# Détails de la tâche
Reproduisez, s'il vous plaît, les lignes en commençant par la toute première et en terminant par celle qui contient « કરૂબદેવદૂતોની », incluse. Omettez les images dans votre réponse.

▼

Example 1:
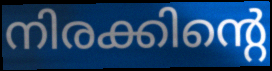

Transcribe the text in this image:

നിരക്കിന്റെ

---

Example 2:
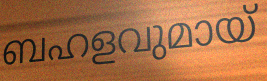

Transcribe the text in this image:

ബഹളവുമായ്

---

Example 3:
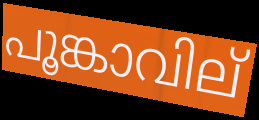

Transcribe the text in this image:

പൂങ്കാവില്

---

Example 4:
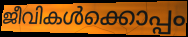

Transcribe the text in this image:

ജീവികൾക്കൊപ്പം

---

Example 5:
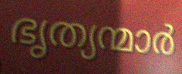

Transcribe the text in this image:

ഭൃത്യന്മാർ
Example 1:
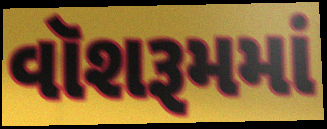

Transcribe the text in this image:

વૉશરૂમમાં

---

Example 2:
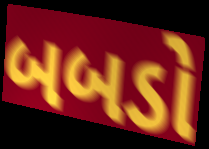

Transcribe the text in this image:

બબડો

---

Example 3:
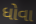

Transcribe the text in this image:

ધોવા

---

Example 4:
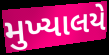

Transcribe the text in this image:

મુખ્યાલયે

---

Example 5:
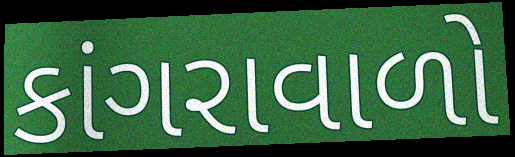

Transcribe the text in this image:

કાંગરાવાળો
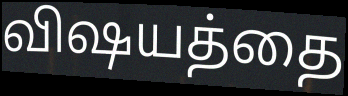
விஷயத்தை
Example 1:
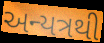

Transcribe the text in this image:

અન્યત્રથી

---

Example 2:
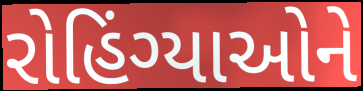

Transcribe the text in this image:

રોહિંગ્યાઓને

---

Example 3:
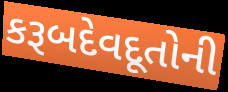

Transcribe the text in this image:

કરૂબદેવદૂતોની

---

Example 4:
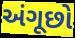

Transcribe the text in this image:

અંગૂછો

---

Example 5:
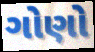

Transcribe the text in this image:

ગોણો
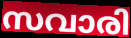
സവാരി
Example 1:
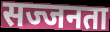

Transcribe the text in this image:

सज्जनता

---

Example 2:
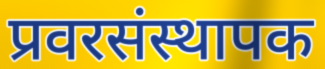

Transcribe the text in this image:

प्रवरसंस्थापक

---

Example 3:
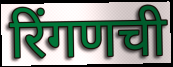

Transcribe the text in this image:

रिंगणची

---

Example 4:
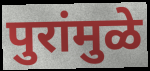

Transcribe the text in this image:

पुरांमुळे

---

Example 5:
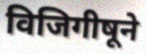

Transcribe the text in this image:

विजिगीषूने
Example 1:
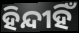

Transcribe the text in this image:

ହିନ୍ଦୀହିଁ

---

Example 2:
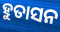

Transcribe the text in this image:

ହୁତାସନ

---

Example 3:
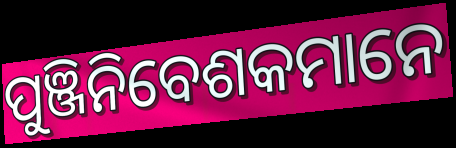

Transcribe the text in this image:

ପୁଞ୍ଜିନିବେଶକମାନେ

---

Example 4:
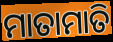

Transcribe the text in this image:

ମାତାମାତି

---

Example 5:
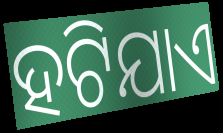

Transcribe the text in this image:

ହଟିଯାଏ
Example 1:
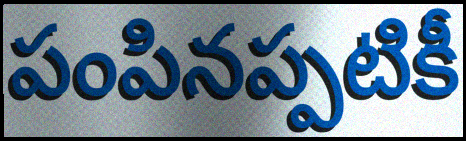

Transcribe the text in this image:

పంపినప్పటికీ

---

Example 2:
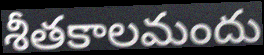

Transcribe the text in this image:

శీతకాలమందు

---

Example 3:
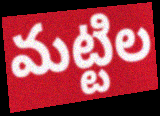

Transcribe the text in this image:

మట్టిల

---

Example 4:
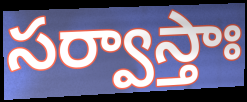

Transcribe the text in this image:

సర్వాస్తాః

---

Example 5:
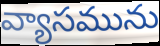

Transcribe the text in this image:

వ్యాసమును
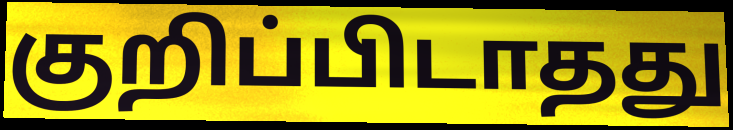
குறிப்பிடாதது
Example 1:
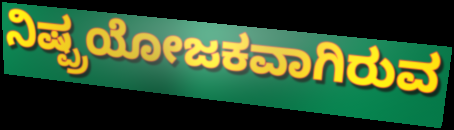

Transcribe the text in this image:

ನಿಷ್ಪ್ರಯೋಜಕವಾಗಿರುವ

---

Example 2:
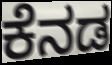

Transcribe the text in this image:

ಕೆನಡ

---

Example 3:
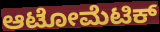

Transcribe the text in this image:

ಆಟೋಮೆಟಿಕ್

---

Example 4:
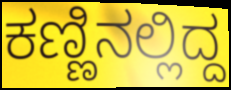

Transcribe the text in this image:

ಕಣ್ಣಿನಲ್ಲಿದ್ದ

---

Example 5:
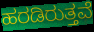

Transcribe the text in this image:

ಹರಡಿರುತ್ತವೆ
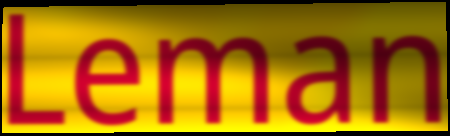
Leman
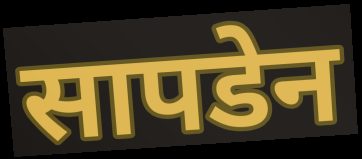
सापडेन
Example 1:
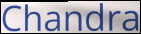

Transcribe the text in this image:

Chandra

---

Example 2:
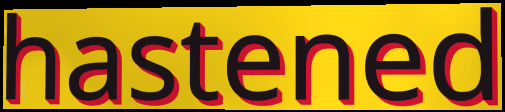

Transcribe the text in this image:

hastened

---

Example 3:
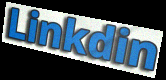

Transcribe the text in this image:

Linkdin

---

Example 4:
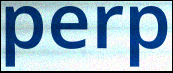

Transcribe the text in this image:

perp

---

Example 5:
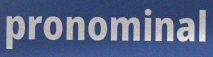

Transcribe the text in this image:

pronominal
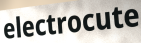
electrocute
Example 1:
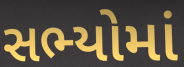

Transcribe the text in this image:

▲

# Solution du problème
Example 1:

Transcribe the text in this image:

നിരക്കിന്റെ

---

Example 2:

Transcribe the text in this image:

ബഹളവുമായ്

---

Example 3:

Transcribe the text in this image:

പൂങ്കാവില്

---

Example 4:

Transcribe the text in this image:

ജീവികൾക്കൊപ്പം

---

Example 5:

Transcribe the text in this image:

ഭൃത്യന്മാർ
Example 1:

Transcribe the text in this image:

વૉશરૂમમાં

---

Example 2:

Transcribe the text in this image:

બબડો

---

Example 3:

Transcribe the text in this image:

ધોવા

---

Example 4:

Transcribe the text in this image:

મુખ્યાલયે

---

Example 5:

Transcribe the text in this image:

કાંગરાવાળો
விஷயத்தை
Example 1:

Transcribe the text in this image:

અન્યત્રથી

---

Example 2:

Transcribe the text in this image:

રોહિંગ્યાઓને

---

Example 3:

Transcribe the text in this image:

કરૂબદેવદૂતોની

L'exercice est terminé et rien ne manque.